PROJECT SUMMARY Cell therapies, including Chimeric Antigen Receptor (CAR) T cells, natural killer (NK) cells, and T cell receptor (TCR), have demonstrated promising results for treating hematological cancers. The manufacturing of these cell therapies begins by collecting and enriching an adequate number of desired critical cells from the blood of patients or donors. Raven Biomaterials plans to demonstrate a significant increase in speed and efficiency and a reduction in cost over current cell separation methodologies used to enrich the desired critical cells in cell therapy starting material . Our preliminary data has shown a rapid, efficient [high yield, high purity], and cost-effective cell separation and enrichment methodology to greatly improve cell therapy starting material quality. Our cell separation methodology enables improved antibody binding, particle dispersion and magnetic separation leveraging the differences in unique physical properties our immunomagnetic particles provides: surface coat for binding, 4x higher density and 20-50x higher magnetic susceptibility than current magnetic bead separation particles. In preliminary studies we have demonstrated high recovery > 97% of desired cells while rapidly [< 5 minutes] depleting > 99% of unwanted cells [CD4+, CD8+, and CD15+] in small 2-10 ml specimen volumes using simple magnetics. According to product literature, current competitive cell separation products only recover 30-70% of the desired cells, require specialized magnetic instruments, and expose the desired cells to stress that can lower cell functionality. In this proposal, we aim to expand the types of magnetic particle / antibody combinations to address the needs of cell therapy manufacturers, and to optimize our cell separation and enrichment performance in larger leukapheresis specimen volumes (apheresis bags). The goal of this Phase I project is to consistently achieve a >98% recovery of a selected cell population with a depletion of >99% of unwanted cells from leukapheresis samples for at least 3 cell types. In Phase II we will further expand our improved cell separation and enrichment with additional magnetic particle / antibody combinations for therapeutic cell types, and we will develop simple equipment to automate the cell enrichment process.
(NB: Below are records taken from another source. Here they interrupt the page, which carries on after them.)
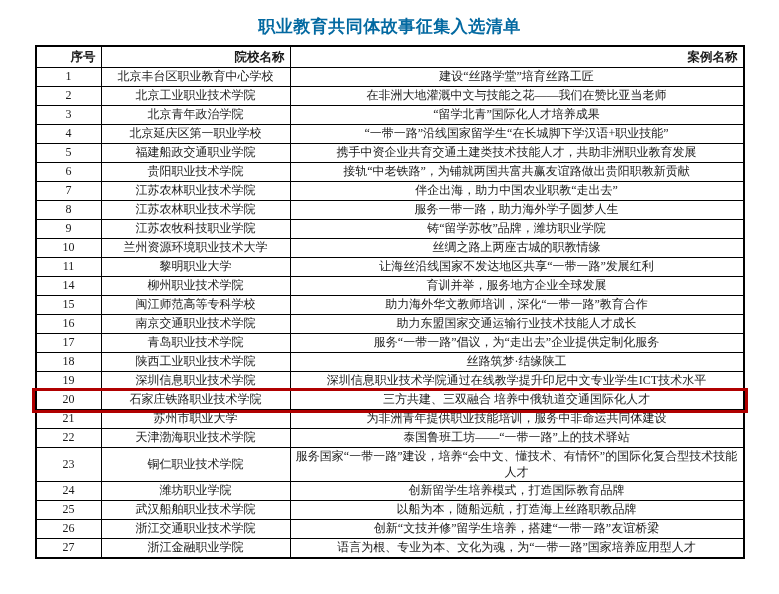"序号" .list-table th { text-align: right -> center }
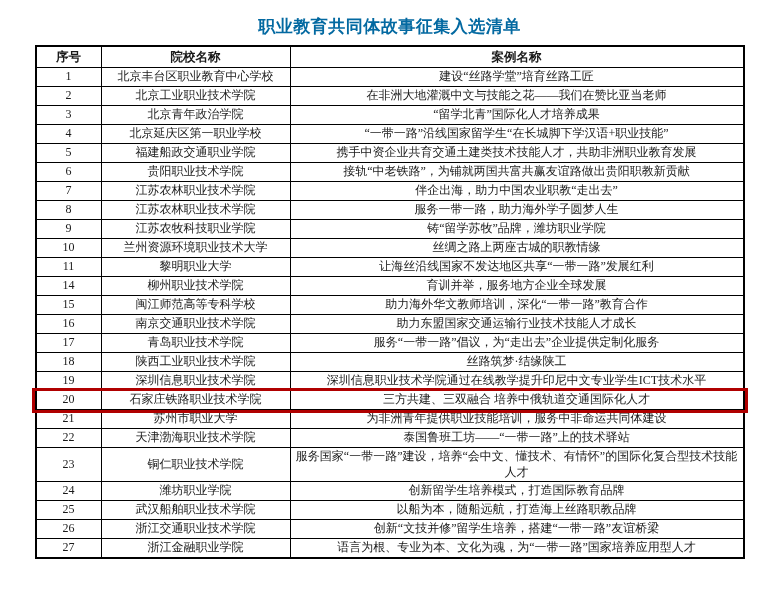"建设“丝路学堂”培育丝路工匠" .col-case { text-align: center -> left }
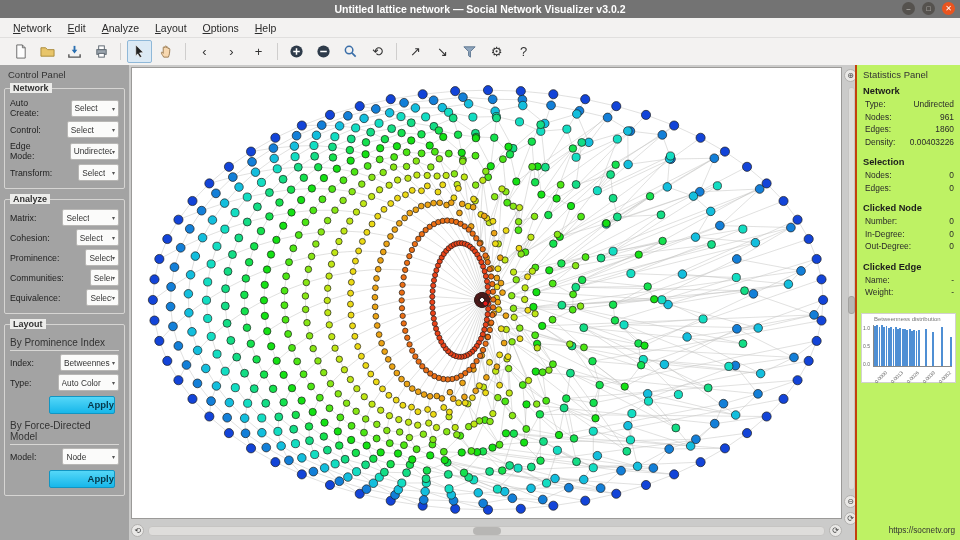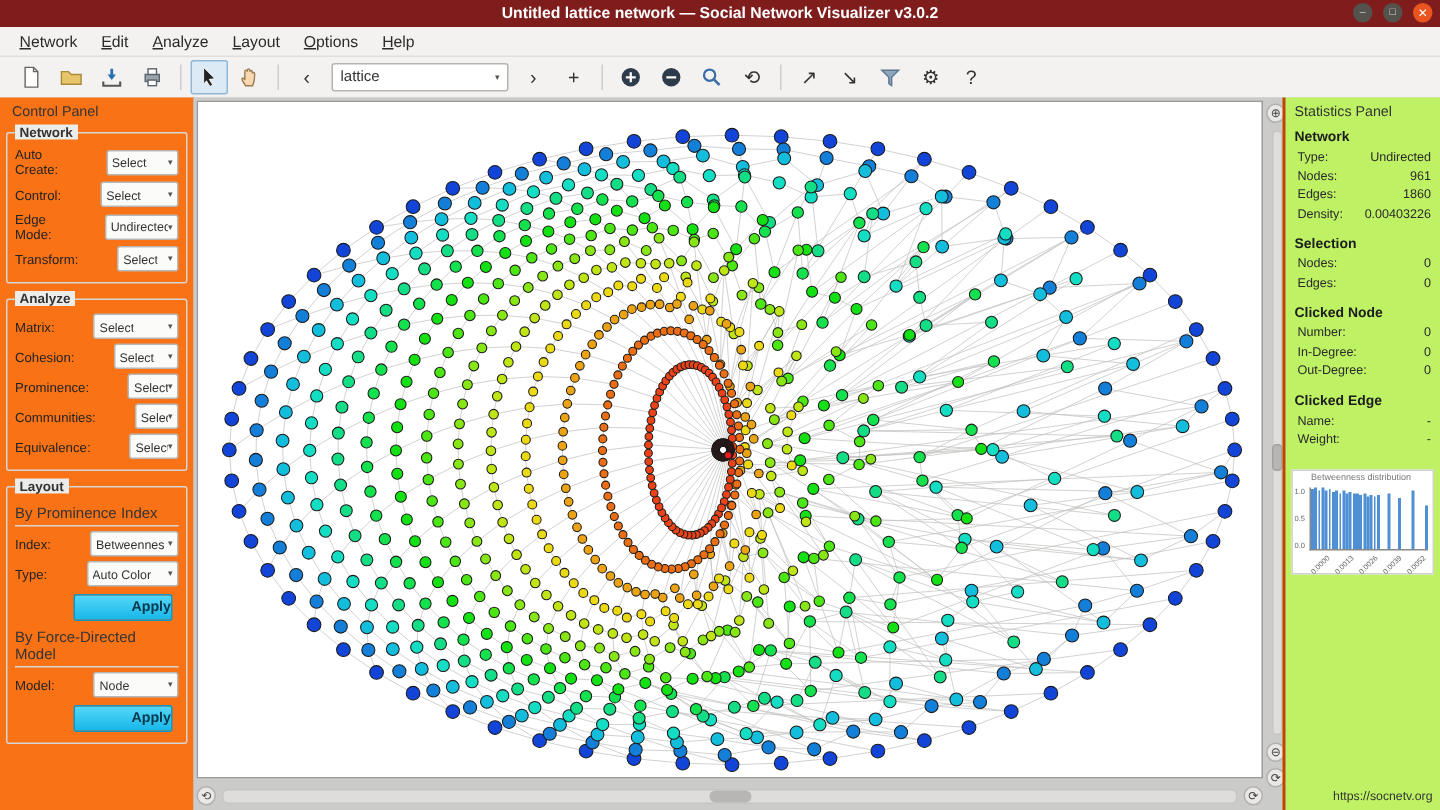"Untitled lattice network — Social" #titlebar { background: #7f1d1d -> #737373 }
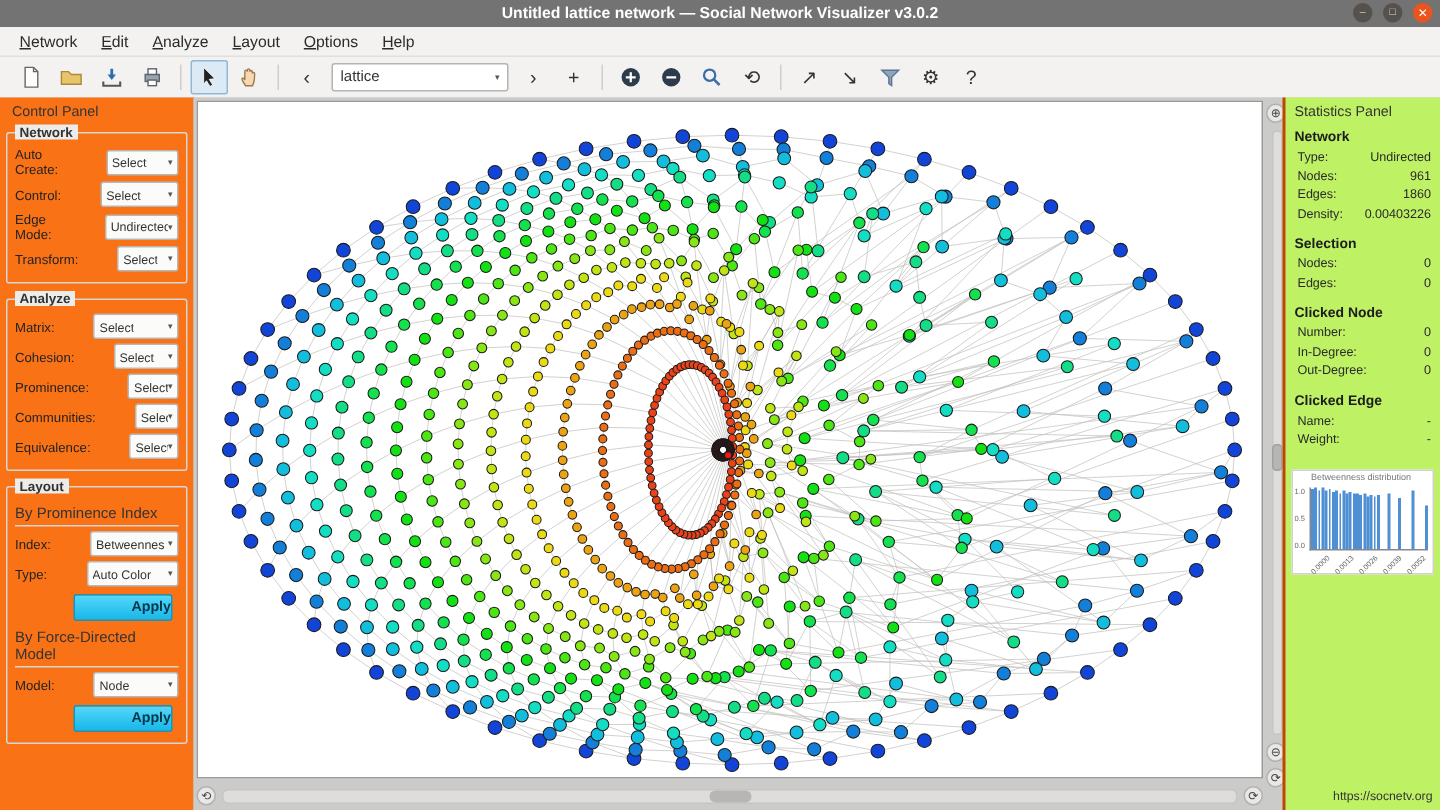"lattice" div.combo { html: <div> <span>lattice</span> <span>▾</span> </div> -> none }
项目摘要 细胞疗法，包括嵌合抗原受体（CAR）T细胞、自然杀伤（NK）细胞和T细胞受体 (TCR)已经证明了治疗血液癌症的有希望的结果。制造的这些 细胞疗法开始于从血液中收集和富集足够数量的所需关键细胞， 患者或捐赠者。Raven Biomaterials计划展示速度和效率的显着提高 并且与目前用于富集所需关键细胞的细胞分离方法相比， 细胞治疗的起始材料。我们的初步数据表明，快速，有效[高产率，高纯度]， 大大改进细胞治疗起始材料的成本有效的细胞分离和富集方法 质量.我们的细胞分离方法能够改善抗体结合、颗粒分散和磁性。 利用我们的免疫磁性颗粒独特物理性质的差异进行分离，提供： 表面涂层用于粘结，比现有磁性材料密度高4倍，磁化率高20- 50倍 珠粒分离颗粒。在初步研究中，我们已经证明了> 97%的所需细胞的高回收率 同时快速[< 5分钟]消耗> 99%的小2-10 ml中的不需要的细胞[CD 4+、CD 8+和CD 15 +]， 使用简单的磁性样品体积。根据产品文献，当前竞争电池 分离产品只能回收30-70%的所需细胞，需要专门的磁性仪器， 使所需的电池暴露于可降低电池功能性的应力。在本提案中，我们旨在扩大 磁性颗粒/抗体组合的应用，以满足细胞治疗制造商的需求， 在更大的白细胞分离样本体积（单采）中优化我们的细胞分离和富集性能 袋）。该第一阶段项目的目标是持续实现选定细胞的>98%回收率 对于至少3种细胞类型，白细胞去除术样品中不需要的细胞消除>99%的群体。在 在第二阶段，我们将进一步扩大我们改进的细胞分离和富集与额外的磁性颗粒， 抗体组合的治疗细胞类型，我们将开发简单的设备，自动化细胞 富集过程。